■ Exercise objective
Quote every line below exactly and skip any picture.

■ Supplied entries
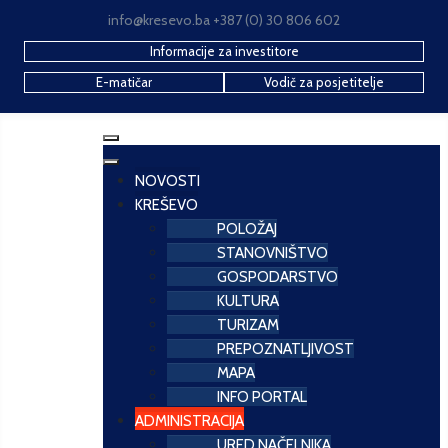
info@kresevo.ba +387 (0) 30 806 602
Informacije za investitore
E-matičar
Vodič za posjetitelje
NOVOSTI
KREŠEVO
POLOŽAJ
STANOVNIŠTVO
GOSPODARSTVO
KULTURA
TURIZAM
PREPOZNATLJIVOST
MAPA
INFO PORTAL
ADMINISTRACIJA
URED NAČELNIKA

■ Task solution
info@kresevo.ba +387 (0) 30 806 602
Informacije za investitore
E-matičar
Vodič za posjetitelje
NOVOSTI
KREŠEVO
POLOŽAJ
STANOVNIŠTVO
GOSPODARSTVO
KULTURA
TURIZAM
PREPOZNATLJIVOST
MAPA
INFO PORTAL
ADMINISTRACIJA
URED NAČELNIKA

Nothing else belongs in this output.